Lantaran diduga
mencabuli santrinya, seorang kiai di Desa Kasilir, Kecamatan Wuluhan, Kabupaten
Jember digeruduk 50 orang. Massa menuntut pertanggungjawabannya setelah
mengetahui bahwa si santri genap mengandung 4 bulan. Apabila dugaan tersebut
benar, maka tentu apa yang diperbuat telah menjatuhkan kehormatan, kewibawaan,
serta kharisma kiai.
Bagi masyarakat
perdesaan, ulama atau kiai adalah sosok yang dimuliakan, dihormati serta
dianggap mempunyai banyak kontribusi. Sejak dahulu hingga sekarang, orang desa
senantiasa mengakui eksistensi kiai. Betapa khazanah peradaban negeri ini genap
diwarnai dengan posisi dan fungsi kiai dalam ruang publik. Fondasi Negara
Kesatuan Republik Indonesia (NKRI) semakin dikukuhkan dengan hadirnya kiai
dalam kehidupan bermasyarakat, berbangsa, dan bernegara.
Penentang
Kolonialisme
Hengkangnya penguasa
kolonial dari bumi pertiwi berutang budi pada kiai. Sikap, perilaku, serta
sepak terjang kiai merupakan ancaman nyata bagi penjajah Belanda dalam ikhtiar
menyelundupkan misi kolonialisme. Hasrat menundukkan, menguasai, serta mengeruk
kekayaan Nusantara memperoleh tantangan serius dari kiai. Dengan berbagai cara,
kiai menebarkan bibit-bibit perlawanan rakyat, supaya tiang kolonialisme di
negeri ini roboh. Nafsu berkuasa kaum kolonial ternyata diimbangi dengan
militansi kebangsaan yang ditunjukkan oleh kiai.
Perlawanan yang
tersusun secara rapi pertama kali tercipta pada penghujung abad ke-19. Pada
tahun 1895, berdasarkan catatan Kuntowijoyo, pihak Belanda kerap mencurigai
Kiai Semantri atau Kiai Lanceng yang diduga menghembuskan perasaan anti
kolonial kepada penduduk desa Prajan, subdistrik Darmacamplong, Sampang,
Madura.
Kecurigaan menjadi
alasan pemerintah Belanda menugaskan sejumlah orang untuk beberapa kali
menangkapnya, meskipun akhirnya menerima kenyataan pahit.
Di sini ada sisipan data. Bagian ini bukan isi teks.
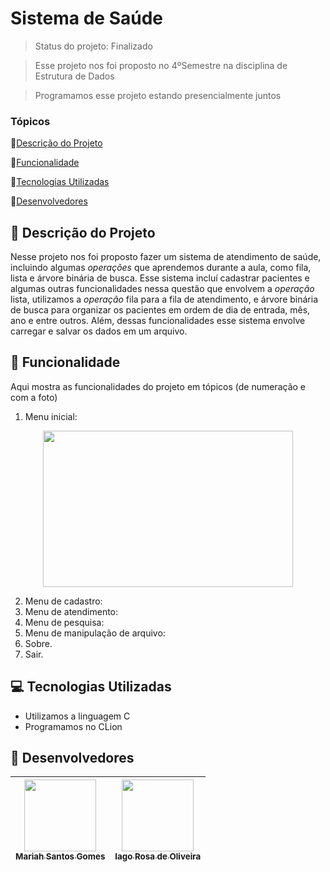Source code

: # Sistema de Saúde

> Status do projeto: Finalizado

> Esse projeto nos foi proposto no 4ºSemestre na disciplina de Estrutura de Dados

> Programamos esse projeto estando presencialmente juntos 

### Tópicos

🔹[Descrição do Projeto](#pencil-descrição-do-projeto)

🔹[Funcionalidade](#mag_right-funcionalidade)

🔹[Tecnologias Utilizadas](#computer-tecnologias-utilizadas)

🔹[Desenvolvedores](#busts_in_silhouette-desenvolvedores)

## :pencil: Descrição do Projeto
Nesse projeto nos foi proposto fazer um sistema de atendimento de saúde, incluindo algumas *operações* que aprendemos durante a aula, como fila, lista e árvore binária de busca. Esse sistema incluí cadastrar pacientes e algumas outras funcionalidades nessa questão que envolvem a *operação* lista, utilizamos a *operação* fila para a fila de atendimento, e árvore binária de busca para organizar os pacientes em ordem de dia de entrada, mês, ano e entre outros. Além, dessas funcionalidades esse sistema envolve carregar e salvar os dados em um arquivo.

## :mag_right: Funcionalidade
Aqui mostra as funcionalidades do projeto em tópicos (de numeração e com a foto)

1. Menu inicial:

<div align="center">
   <img width=400 height=250 src="https://github.com/user-attachments/assets/c1602465-77e6-4750-908c-caccd6e8a5c3"/>
</div>

2. Menu de cadastro:
3. Menu de atendimento:
4. Menu de pesquisa:
5. Menu de manipulação de arquivo:
6. Sobre.
7. Sair.

## :computer: Tecnologias Utilizadas
- Utilizamos a linguagem C
- Programamos no CLion

## :busts_in_silhouette: Desenvolvedores
| [<img loading="lazy" src="https://github.com/Mariah-Gomes/ProjetoCompMovel1/assets/141663285/e6827fd1-d8fe-4740-b6fc-fbbfccd05752" width=115><br><sub>Mariah Santos Gomes</sub>](https://github.com/Mariah-Gomes) | [<img loading="lazy" src="https://github.com/Mariah-Gomes/ProjetoCompMovel1/assets/141663285/66d7e656-b9e4-43b7-94fa-931b736df881" width=115><br><sub>Iago Rosa de Oliveira</sub>](https://github.com/iagorosa28) |
| :---: | :---: |
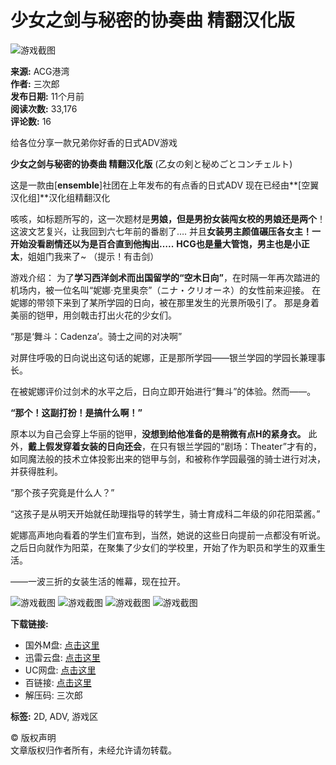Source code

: # 少女之剑与秘密的协奏曲 精翻汉化版

![游戏截图](https://www.acggw.me/wp-content/uploads/2024/03/屏幕截图-2024-03-25-035748.jpg)

**来源:** ACG港湾  
**作者:** 三次郎  
**发布日期:** 11个月前  
**阅读次数:** 33,176  
**评论数:** 16  

给各位分享一款兄弟你好香的日式ADV游戏

**少女之剑与秘密的协奏曲 精翻汉化版** (乙女の剣と秘めごとコンチェルト)

这是一款由\[**ensemble**\]社团在上年发布的有点香的日式ADV 现在已经由**\[空翼汉化组\]**汉化组精翻汉化

咳咳，如标题所写的，这一次题材是**男娘，但是男扮女装闯女校的男娘还是两个**！ 这波文艺复兴，让我回到六七年前的番剧了…. 并且**女装男主颜值碾压各女主！一开始没看剧情还以为是百合直到他掏出…..** **HCG也是量大管饱，男主也是小正太**，姐姐门我来了~ （提示！有击剑）

游戏介绍： 为了**学习西洋剑术而出国留学的“空木日向”**，在时隔一年再次踏进的机场内，被一位名叫“妮娜·克里奥奈”（ニナ・クリオーネ）的女性前来迎接。 在妮娜的带领下来到了某所学园的日向，被在那里发生的光景所吸引了。 那是身着美丽的铠甲，用剑戟击打出火花的少女们。

“那是‘舞斗：Cadenza’。骑士之间的对决啊”

对屏住呼吸的日向说出这句话的妮娜，正是那所学园——银兰学园的学园长兼理事长。

在被妮娜评价过剑术的水平之后，日向立即开始进行“舞斗”的体验。然而——。

**“那个！这副打扮！是搞什么啊！”**

原本以为自己会穿上华丽的铠甲，**没想到给他准备的是稍微有点H的紧身衣。** 此外，**戴上假发穿着女装的日向还会**，在只有银兰学园的“剧场：Theater”才有的，如同魔法般的技术立体投影出来的铠甲与剑，和被称作学园最强的骑士进行对决，并获得胜利。

“那个孩子究竟是什么人？”

“这孩子是从明天开始就任助理指导的转学生，骑士育成科二年级的卯花阳菜酱。”

妮娜高声地向看着的学生们宣布到，当然，她说的这些日向提前一点都没有听说。 之后日向就作为阳菜，在聚集了少女们的学校里，开始了作为职员和学生的双重生活。

——一波三折的女装生活的帷幕，现在拉开。

![游戏截图](https://www.acggw.me/wp-content/uploads/2024/03/屏幕截图-2024-03-25-035858.jpg) 
![游戏截图](https://www.acggw.me/wp-content/uploads/2024/03/屏幕截图-2024-03-25-040003.jpg) 
![游戏截图](https://www.acggw.me/wp-content/uploads/2024/03/屏幕截图-2024-03-25-040035.jpg) 
![游戏截图](https://www.acggw.me/wp-content/uploads/2024/03/屏幕截图-2024-03-25-040745.jpg) 

**下载链接:**  
- 国外M盘: [点击这里](https://mega.nz/folder/5TNWgZ7C)  
- 迅雷云盘: [点击这里](https://pan.xunlei.com/s/VNtm6I2NWMqzDZaBTTLZzC4wA1#)  
- UC网盘: [点击这里](https://drive.uc.cn/s/07f93a62d7a34)  
- 百链接: [点击这里](https://pan.baiidu.com/s/1qbNhoJpsTQrb7klp1kjwBA)  
- 解压码: 三次郎  

**标签:** 2D, ADV, 游戏区  

© 版权声明  
文章版权归作者所有，未经允许请勿转载。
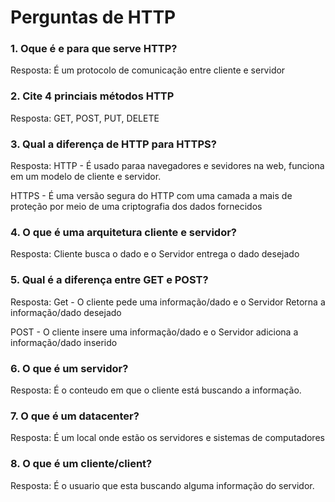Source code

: # Perguntas de HTTP

### 1. Oque é e para que serve HTTP?
 Resposta: É um protocolo de comunicação entre cliente e servidor

 ### 2. Cite 4 princiais métodos HTTP
 Resposta: GET, POST, PUT, DELETE

 ### 3. Qual a diferença de HTTP para HTTPS?
 Resposta: 
 HTTP - É usado paraa navegadores e sevidores na web, funciona em um modelo de cliente e servidor.

 HTTPS - É uma versão segura do HTTP com uma camada a mais de proteção por meio de uma criptografia dos dados fornecidos

 ### 4. O que é uma arquitetura cliente e servidor?

Resposta: Cliente busca o dado e o Servidor entrega o dado desejado

### 5. Qual é a diferença entre GET e POST?
Resposta:
Get - O cliente pede uma informação/dado e o Servidor Retorna a informação/dado desejado

POST - O cliente insere uma informação/dado e o Servidor adiciona a informação/dado inserido

### 6. O que é um servidor?
Resposta: É o conteudo em que o cliente está buscando a informação.

### 7. O que é um datacenter?
Resposta: É um local onde estão os servidores e sistemas de computadores

### 8. O que é um cliente/client?
Resposta: É o usuario que esta buscando alguma informação do servidor.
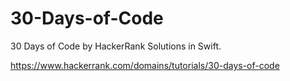 # 30-Days-of-Code
30 Days of Code by HackerRank Solutions in Swift.

https://www.hackerrank.com/domains/tutorials/30-days-of-code

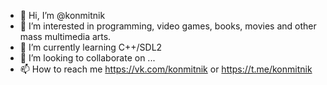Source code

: - 👋 Hi, I’m @konmitnik
- 👀 I’m interested in programming, video games, books, movies and other mass multimedia arts.
- 🌱 I’m currently learning C++/SDL2
- 💞️ I’m looking to collaborate on ...
- 📫 How to reach me https://vk.com/konmitnik or https://t.me/konmitnik

<!---
konmitnik/konmitnik is a ✨ special ✨ repository because its `README.md` (this file) appears on your GitHub profile.
You can click the Preview link to take a look at your changes.
--->
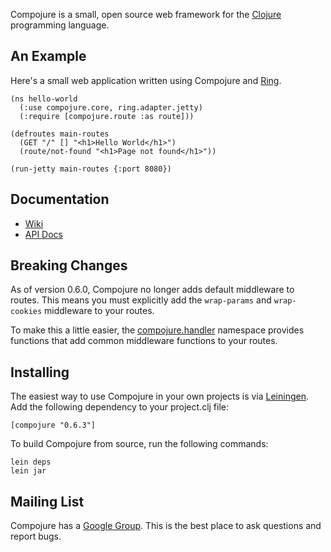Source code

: Compojure is a small, open source web framework for the
[Clojure](http://clojure.org) programming language.

An Example
----------

Here's a small web application written using Compojure and
[Ring](http://github.com/mmcgrana/ring).

    (ns hello-world
      (:use compojure.core, ring.adapter.jetty)
      (:require [compojure.route :as route]))

    (defroutes main-routes
      (GET "/" [] "<h1>Hello World</h1>")
      (route/not-found "<h1>Page not found</h1>"))

    (run-jetty main-routes {:port 8080})

Documentation
-------------

* [Wiki](https://github.com/weavejester/compojure/wiki)
* [API Docs](http://weavejester.github.com/compojure)

Breaking Changes
----------------

As of version 0.6.0, Compojure no longer adds default middleware to
routes. This means you must explicitly add the `wrap-params` and
`wrap-cookies` middleware to your routes.

To make this a little easier, the [compojure.handler][1] namespace
provides functions that add common middleware functions to your routes. 

[1]: http://weavejester.github.com/compojure/compojure.handler-api.html

Installing
----------

The easiest way to use Compojure in your own projects is via
[Leiningen](http://github.com/technomancy/leiningen). Add the following
dependency to your project.clj file:

    [compojure "0.6.3"]

To build Compojure from source, run the following commands:

    lein deps
    lein jar

Mailing List
------------

Compojure has a [Google Group](http://groups.google.com/group/compojure). This
is the best place to ask questions and report bugs.
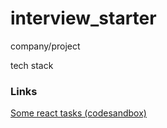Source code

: # interview_starter

company/project

tech stack

### Links

[Some react tasks (codesandbox)](https://codesandbox.io/p/sandbox/react-3-tasks-se1-interview-tcbu49?file=%2Fsrc%2FApp.js%3A11%2C15)
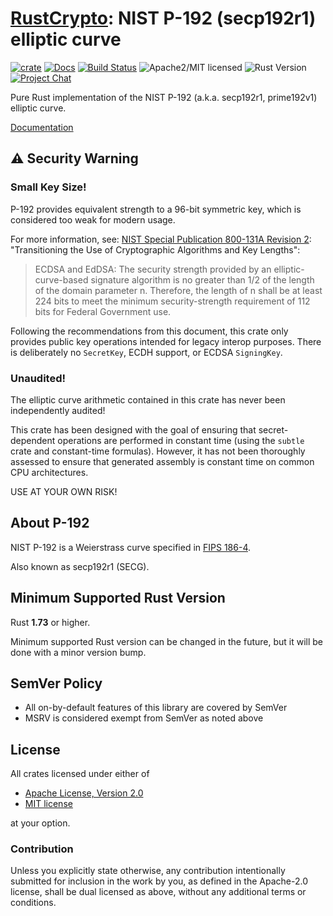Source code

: # [RustCrypto]: NIST P-192 (secp192r1) elliptic curve

[![crate][crate-image]][crate-link]
[![Docs][docs-image]][docs-link]
[![Build Status][build-image]][build-link]
![Apache2/MIT licensed][license-image]
![Rust Version][rustc-image]
[![Project Chat][chat-image]][chat-link]

Pure Rust implementation of the NIST P-192 (a.k.a. secp192r1, prime192v1)
elliptic curve.

[Documentation][docs-link]

## ⚠️ Security Warning

### Small Key Size!

P-192 provides equivalent strength to a 96-bit symmetric key, which is
considered too weak for modern usage.

For more information, see:
[NIST Special Publication 800-131A Revision 2]:
"Transitioning the Use of Cryptographic Algorithms and Key Lengths":

> ECDSA and EdDSA: The security strength provided by an elliptic-curve-based
> signature algorithm is no greater than 1/2 of the length of the domain
> parameter n. Therefore, the length of n shall be at least 224 bits to meet
> the minimum security-strength requirement of 112 bits for Federal
> Government use.

Following the recommendations from this document, this crate only provides
public key operations intended for legacy interop purposes. There is
deliberately no `SecretKey`, ECDH support, or ECDSA `SigningKey`.

### Unaudited!

The elliptic curve arithmetic contained in this crate has never been
independently audited!

This crate has been designed with the goal of ensuring that secret-dependent
operations are performed in constant time (using the `subtle` crate and
constant-time formulas). However, it has not been thoroughly assessed to ensure
that generated assembly is constant time on common CPU architectures.

USE AT YOUR OWN RISK!

## About P-192

NIST P-192 is a Weierstrass curve specified in [FIPS 186-4].

Also known as secp192r1 (SECG).

## Minimum Supported Rust Version

Rust **1.73** or higher.

Minimum supported Rust version can be changed in the future, but it will be
done with a minor version bump.

## SemVer Policy

- All on-by-default features of this library are covered by SemVer
- MSRV is considered exempt from SemVer as noted above

## License

All crates licensed under either of

 * [Apache License, Version 2.0](http://www.apache.org/licenses/LICENSE-2.0)
 * [MIT license](http://opensource.org/licenses/MIT)

at your option.

### Contribution

Unless you explicitly state otherwise, any contribution intentionally submitted
for inclusion in the work by you, as defined in the Apache-2.0 license, shall be
dual licensed as above, without any additional terms or conditions.

[//]: # (badges)

[crate-image]: https://buildstats.info/crate/p192
[crate-link]: https://crates.io/crates/p192
[docs-image]: https://docs.rs/p192/badge.svg
[docs-link]: https://docs.rs/p192/
[build-image]: https://github.com/RustCrypto/elliptic-curves/actions/workflows/p192.yml/badge.svg
[build-link]: https://github.com/RustCrypto/elliptic-curves/actions/workflows/p192.yml
[license-image]: https://img.shields.io/badge/license-Apache2.0/MIT-blue.svg
[rustc-image]: https://img.shields.io/badge/rustc-1.73+-blue.svg
[chat-image]: https://img.shields.io/badge/zulip-join_chat-blue.svg
[chat-link]: https://rustcrypto.zulipchat.com/#narrow/stream/260040-elliptic-curves

[//]: # (general links)

[RustCrypto]: https://github.com/rustcrypto/
[NIST Special Publication 800-131A Revision 2]: https://nvlpubs.nist.gov/nistpubs/SpecialPublications/NIST.SP.800-131Ar2.pdf
[FIPS 186-4]: https://csrc.nist.gov/publications/detail/fips/186/4/final
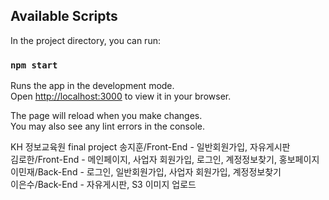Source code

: ## Available Scripts

In the project directory, you can run:

### `npm start`

Runs the app in the development mode.\
Open [http://localhost:3000](http://localhost:3000) to view it in your browser.

The page will reload when you make changes.\
You may also see any lint errors in the console.

KH 정보교육원 final project
송지훈/Front-End - 일반회원가입, 자유게시판  
김로한/Front-End - 메인페이지, 사업자 회원가입, 로그인, 계정정보찾기, 홍보페이지  
이민재/Back-End - 로그인, 일반회원가입, 사업자 회원가입, 계정정보찾기  
이은수/Back-End - 자유게시판, S3 이미지 업로드  



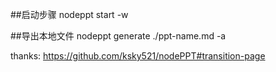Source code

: 
##启动步骤 nodeppt start -w

##导出本地文件 nodeppt generate ./ppt-name.md -a


thanks:  https://github.com/ksky521/nodePPT#transition-page 
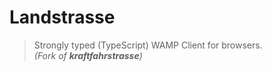 # Landstrasse

> Strongly typed (TypeScript) WAMP Client for browsers.  
> _(Fork of **kraftfahrstrasse**)_
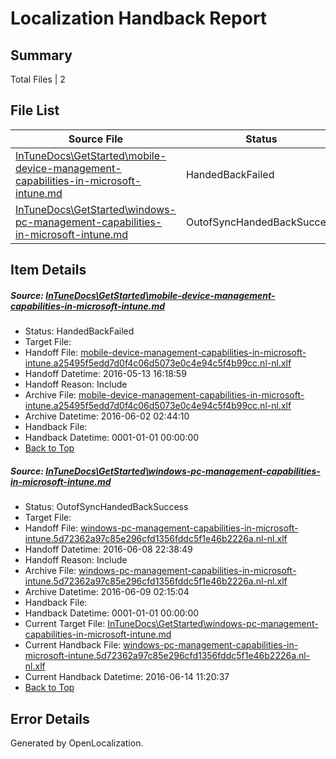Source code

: # <a name='report-top'></a> Localization Handback Report

## Summary
 Total Files | 2

## File List
 Source File | Status | Details 
 ----------- | ------ | ------- 
 [InTuneDocs\GetStarted\mobile-device-management-capabilities-in-microsoft-intune.md](https://github.com/Microsoft/IntuneDocs-pr/blob/42e21b802fb605c98f688485c3b77703b3950e94/InTuneDocs/GetStarted/mobile-device-management-capabilities-in-microsoft-intune.md) | HandedBackFailed | [Details](#3235d7f0db88db980dd08399fd2a650e1b6ad639512)
 [InTuneDocs\GetStarted\windows-pc-management-capabilities-in-microsoft-intune.md](https://github.com/Microsoft/IntuneDocs-pr/blob/530bf3234001946776593ae0257ea72a06c8612f/InTuneDocs/GetStarted/windows-pc-management-capabilities-in-microsoft-intune.md) | OutofSyncHandedBackSuccess | [Details](#f8eeac89dc782b62de8f25212c11f0f5284cc53e535)

## Item Details
##### <a name='3235d7f0db88db980dd08399fd2a650e1b6ad639512'></a> Source: [InTuneDocs\GetStarted\mobile-device-management-capabilities-in-microsoft-intune.md](https://github.com/Microsoft/IntuneDocs-pr/blob/42e21b802fb605c98f688485c3b77703b3950e94/InTuneDocs/GetStarted/mobile-device-management-capabilities-in-microsoft-intune.md)
* Status: HandedBackFailed
* Target File: 
* Handoff File: [mobile-device-management-capabilities-in-microsoft-intune.a25495f5edd7d0f4c06d5073e0c4e94c5f4b99cc.nl-nl.xlf](https://github.com/Microsoft/EM.handoff/blob/b23cf20c5090c889bbe6bce7f0c392423578aff7/ol-handoff/Microsoft/IntuneDocs-pr.nl-nl/master/mobile-device-management-capabilities-in-microsoft-intune.a25495f5edd7d0f4c06d5073e0c4e94c5f4b99cc.nl-nl.xlf)
* Handoff Datetime: 2016-05-13 16:18:59
* Handoff Reason: Include
* Archive File: [mobile-device-management-capabilities-in-microsoft-intune.a25495f5edd7d0f4c06d5073e0c4e94c5f4b99cc.nl-nl.xlf](https://github.com/Microsoft/EM.handoff/blob/88bdb24487ba1d96f1434e84ba5616b913eebd38/ol-handoff/Microsoft/IntuneDocs-pr.nl-nl/master/archive/mobile-device-management-capabilities-in-microsoft-intune.a25495f5edd7d0f4c06d5073e0c4e94c5f4b99cc.nl-nl.xlf)
* Archive Datetime: 2016-06-02 02:44:10
* Handback File: 
* Handback Datetime: 0001-01-01 00:00:00
* [Back to Top](#report-top)

##### <a name='f8eeac89dc782b62de8f25212c11f0f5284cc53e535'></a> Source: [InTuneDocs\GetStarted\windows-pc-management-capabilities-in-microsoft-intune.md](https://github.com/Microsoft/IntuneDocs-pr/blob/530bf3234001946776593ae0257ea72a06c8612f/InTuneDocs/GetStarted/windows-pc-management-capabilities-in-microsoft-intune.md)
* Status: OutofSyncHandedBackSuccess
* Target File: 
* Handoff File: [windows-pc-management-capabilities-in-microsoft-intune.5d72362a97c85e296cfd1356fddc5f1e46b2226a.nl-nl.xlf](https://github.com/Microsoft/EM.handoff/blob/49170cdb118ecfa3e643ba8b282aa7f247475371/ol-handoff/Microsoft/IntuneDocs-pr.nl-nl/master/windows-pc-management-capabilities-in-microsoft-intune.5d72362a97c85e296cfd1356fddc5f1e46b2226a.nl-nl.xlf)
* Handoff Datetime: 2016-06-08 22:38:49
* Handoff Reason: Include
* Archive File: [windows-pc-management-capabilities-in-microsoft-intune.5d72362a97c85e296cfd1356fddc5f1e46b2226a.nl-nl.xlf](https://github.com/Microsoft/EM.handoff/blob/41e4247b1e0c84b8dc28178e4537a4fe92e9faf2/ol-handoff/Microsoft/IntuneDocs-pr.nl-nl/master/archive/windows-pc-management-capabilities-in-microsoft-intune.5d72362a97c85e296cfd1356fddc5f1e46b2226a.nl-nl.xlf)
* Archive Datetime: 2016-06-09 02:15:04
* Handback File: 
* Handback Datetime: 0001-01-01 00:00:00
* Current Target File: [InTuneDocs\GetStarted\windows-pc-management-capabilities-in-microsoft-intune.md](https://github.com/Microsoft/IntuneDocs-pr.nl-nl/blob/f9fe761556b752dc222286eb8f27f31c4ab682a9/InTuneDocs/GetStarted/windows-pc-management-capabilities-in-microsoft-intune.md)
* Current Handback File: [windows-pc-management-capabilities-in-microsoft-intune.5d72362a97c85e296cfd1356fddc5f1e46b2226a.nl-nl.xlf](https://github.com/Microsoft/EM.handback/blob/dfb67974b313245d2d35c5a02ba46bc0774efc3e/ol-handback/Microsoft/IntuneDocs-pr.nl-nl/master/windows-pc-management-capabilities-in-microsoft-intune.5d72362a97c85e296cfd1356fddc5f1e46b2226a.nl-nl.xlf)
* Current Handback Datetime: 2016-06-14 11:20:37
* [Back to Top](#report-top)


## Error Details

Generated by OpenLocalization.
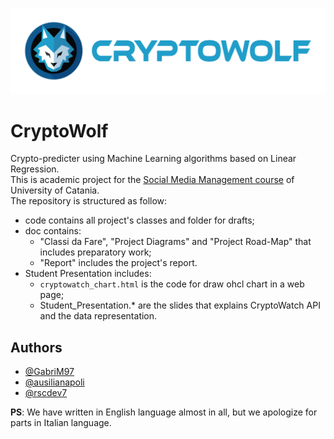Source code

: <p align="center"><img src="/logo/logotype-horizontal.png"></p>

# CryptoWolf
Crypto-predicter using Machine Learning algorithms based on Linear Regression.  
This is academic project for the [Social Media Management course](http://www.dmi.unict.it/farinella/SMM/) of University of Catania.  
The repository is structured as follow:  
- code contains all project's classes and folder for drafts;  
- doc contains:  
	* "Classi da Fare", "Project Diagrams" and "Project Road-Map" that includes preparatory work;  
	* "Report" includes the project's report.
- Student Presentation includes:
	* `cryptowatch_chart.html` is the code for draw ohcl chart in a web page;  
	* Student_Presentation.* are the slides that explains CryptoWatch API and the data representation.  

Authors
--------
- [@GabriM97](https://github.com/GabriM97)  
- [@ausilianapoli](https://github.com/ausilianapoli)  
- [@rscdev7](https://github.com/rscdev7)  


**PS**: We have written in English language almost in all, but we apologize for parts in Italian language.  

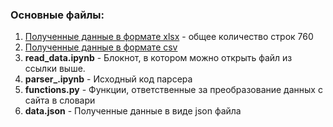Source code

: ### Основные файлы:
1) [Полученные данные в формате xlsx](https://docs.google.com/spreadsheets/d/1x_2IRs643IloPwcbNbwqyMHVVeL0QcCp/edit?usp=sharing&ouid=107807504052402391252&rtpof=true&sd=true) - общее количество строк 760
2) [Полученные данные в формате csv](https://drive.google.com/file/d/1VosX-DdXcYBCMpyMG7KK4aEnY8DHdl0W/view?usp=drive_link)
3) <b>read_data.ipynb</b> - Блокнот, в котором можно открыть файл из ссылки выше.
4) <b>parser_.ipynb</b> - Исходный код парсера
5) <b>functions.py</b> - Функции, ответственные за преобразование данных с сайта в словари
6) <b>data.json</b> - Полученные данные в виде json файла
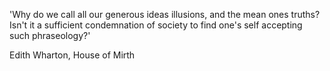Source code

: 'Why do we call all our generous ideas illusions, and the mean ones truths? Isn't it a sufficient condemnation of society to find one's self accepting such phraseology?'

Edith Wharton, House of Mirth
Dalam berbagai
kesempatan, masyarakat desa nekat mengulurkan perlindungan terhadap Kiai
Semantri sekaligus mengusir utusan Belanda tersebut. (Komaruddin Hidayat dan
Putut Widjanarko [peny.], 2008: 446).
Patriotisme
dan Nasionalisme
Tumbuhnya jiwa
patriotisme di negeri ini tak luput dari getolnya kiai dalam meniupkan semangat
perjuangan pada generasi muda. Bagaimanapun, rasa cinta terhadap tanah air
mesti dibuktikan dengan jiwa dan raga. Demi menegakkan martabat dan harga diri
negara (nation), kiai mewariskan nilai,
prinsip, serta etos mulia. Upaya mempertahankan kedaulatan negara dari cabikan
musuh diwujudkan melalui konsep nasionalisme. Selain peneguhan jatidiri dan identitas
kebangsaan, harapannya agar ikatan kebersamaan dalam diri setiap warga negara
senantiasa terpelihara.
Patriotisme dan
nasionalisme semakin menggema ketika Resolusi Jihad terbit. Mengutip buku Traditionalist Muslims in A Modernizing
World: The Nahdlatul Ulama and Indonesia’s New Order Politics, Factional
Conflict and The Search for a New Discourse karangan Martin van Bruinessen
(1999: 60), imbas Resolusi Jihad cukup terasa di Jawa Timur. Keluarnya resolusi
ini direspons secara langsung dengan pembentukan pasukan non-reguler bernama
Sabilillah.
Pada 10 November 1945,
kaum muda NU terlibat aktif dalam pemberontakan massal. Mengenakan jimat
pemberian kiai desa, mereka melancarkan perlawanan terhadap tentara Inggris
yang mendarat di Surabaya. Secara tidak langsung kiai desa berandil besar dalam
memompa motivasi para pejuang dan memantik heroisme Arek-arek Suroboyo.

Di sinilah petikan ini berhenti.